Task to complete →
Reproduce precisely the lines of the listing below, starting with the line that contains "15 | | 12 | 15 |" and stopping after the line that contains "1 | 24 | 24 |"; include nothing else.

Available data →
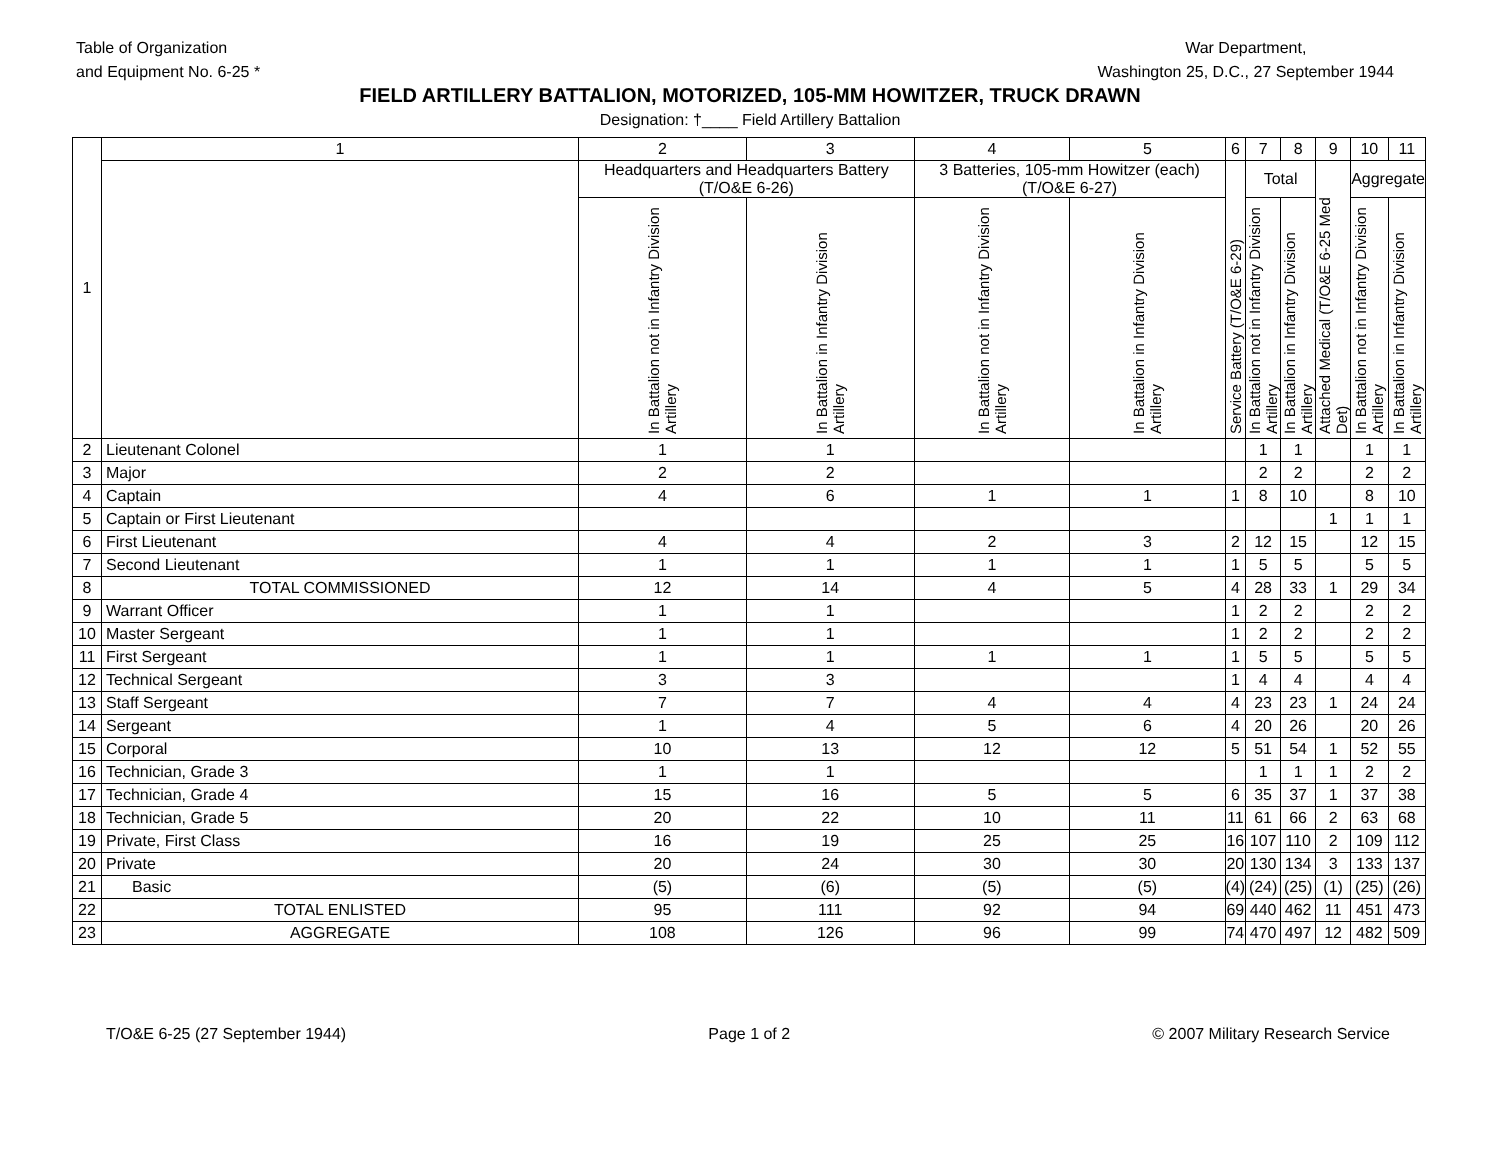Table of Organization
and Equipment No. 6-25 *
War Department,
Washington 25, D.C., 27 September 1944
FIELD ARTILLERY BATTALION, MOTORIZED, 105-MM HOWITZER, TRUCK DRAWN
Designation: †____ Field Artillery Battalion
| 1 | 1 | 2 | 3 | 4 | 5 | 6 | 7 | 8 | 9 | 10 | 11 |
| --- | --- | --- | --- | --- | --- | --- | --- | --- | --- | --- | --- |
| | | Headquarters and Headquarters Battery (T/O&E 6-26) | | 3 Batteries, 105-mm Howitzer (each) (T/O&E 6-27) | | Service Battery (T/O&E 6-29) | Total | | Attached Medical (T/O&E 6-25 Med Det) | Aggregate | |
| | | In Battalion not in Infantry Division Artillery | In Battalion in Infantry Division Artillery | In Battalion not in Infantry Division Artillery | In Battalion in Infantry Division Artillery | | In Battalion not in Infantry Division Artillery | In Battalion in Infantry Division Artillery | | In Battalion not in Infantry Division Artillery | In Battalion in Infantry Division Artillery |
| 2 | Lieutenant Colonel | 1 | 1 | | | | 1 | 1 | | 1 | 1 |
| 3 | Major | 2 | 2 | | | | 2 | 2 | | 2 | 2 |
| 4 | Captain | 4 | 6 | 1 | 1 | 1 | 8 | 10 | | 8 | 10 |
| 5 | Captain or First Lieutenant | | | | | | | | 1 | 1 | 1 |
| 6 | First Lieutenant | 4 | 4 | 2 | 3 | 2 | 12 | 15 | | 12 | 15 |
| 7 | Second Lieutenant | 1 | 1 | 1 | 1 | 1 | 5 | 5 | | 5 | 5 |
| 8 | TOTAL COMMISSIONED | 12 | 14 | 4 | 5 | 4 | 28 | 33 | 1 | 29 | 34 |
| 9 | Warrant Officer | 1 | 1 | | | 1 | 2 | 2 | | 2 | 2 |
| 10 | Master Sergeant | 1 | 1 | | | 1 | 2 | 2 | | 2 | 2 |
| 11 | First Sergeant | 1 | 1 | 1 | 1 | 1 | 5 | 5 | | 5 | 5 |
| 12 | Technical Sergeant | 3 | 3 | | | 1 | 4 | 4 | | 4 | 4 |
| 13 | Staff Sergeant | 7 | 7 | 4 | 4 | 4 | 23 | 23 | 1 | 24 | 24 |
| 14 | Sergeant | 1 | 4 | 5 | 6 | 4 | 20 | 26 | | 20 | 26 |
| 15 | Corporal | 10 | 13 | 12 | 12 | 5 | 51 | 54 | 1 | 52 | 55 |
| 16 | Technician, Grade 3 | 1 | 1 | | | | 1 | 1 | 1 | 2 | 2 |
| 17 | Technician, Grade 4 | 15 | 16 | 5 | 5 | 6 | 35 | 37 | 1 | 37 | 38 |
| 18 | Technician, Grade 5 | 20 | 22 | 10 | 11 | 11 | 61 | 66 | 2 | 63 | 68 |
| 19 | Private, First Class | 16 | 19 | 25 | 25 | 16 | 107 | 110 | 2 | 109 | 112 |
| 20 | Private | 20 | 24 | 30 | 30 | 20 | 130 | 134 | 3 | 133 | 137 |
| 21 | Basic | (5) | (6) | (5) | (5) | (4) | (24) | (25) | (1) | (25) | (26) |
| 22 | TOTAL ENLISTED | 95 | 111 | 92 | 94 | 69 | 440 | 462 | 11 | 451 | 473 |
| 23 | AGGREGATE | 108 | 126 | 96 | 99 | 74 | 470 | 497 | 12 | 482 | 509 |
T/O&E 6-25 (27 September 1944) Page 1 of 2 © 2007 Military Research Service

Output for this exercise →
| 6 | First Lieutenant | 4 | 4 | 2 | 3 | 2 | 12 | 15 | | 12 | 15 |
| 7 | Second Lieutenant | 1 | 1 | 1 | 1 | 1 | 5 | 5 | | 5 | 5 |
| 8 | TOTAL COMMISSIONED | 12 | 14 | 4 | 5 | 4 | 28 | 33 | 1 | 29 | 34 |
| 9 | Warrant Officer | 1 | 1 | | | 1 | 2 | 2 | | 2 | 2 |
| 10 | Master Sergeant | 1 | 1 | | | 1 | 2 | 2 | | 2 | 2 |
| 11 | First Sergeant | 1 | 1 | 1 | 1 | 1 | 5 | 5 | | 5 | 5 |
| 12 | Technical Sergeant | 3 | 3 | | | 1 | 4 | 4 | | 4 | 4 |
| 13 | Staff Sergeant | 7 | 7 | 4 | 4 | 4 | 23 | 23 | 1 | 24 | 24 |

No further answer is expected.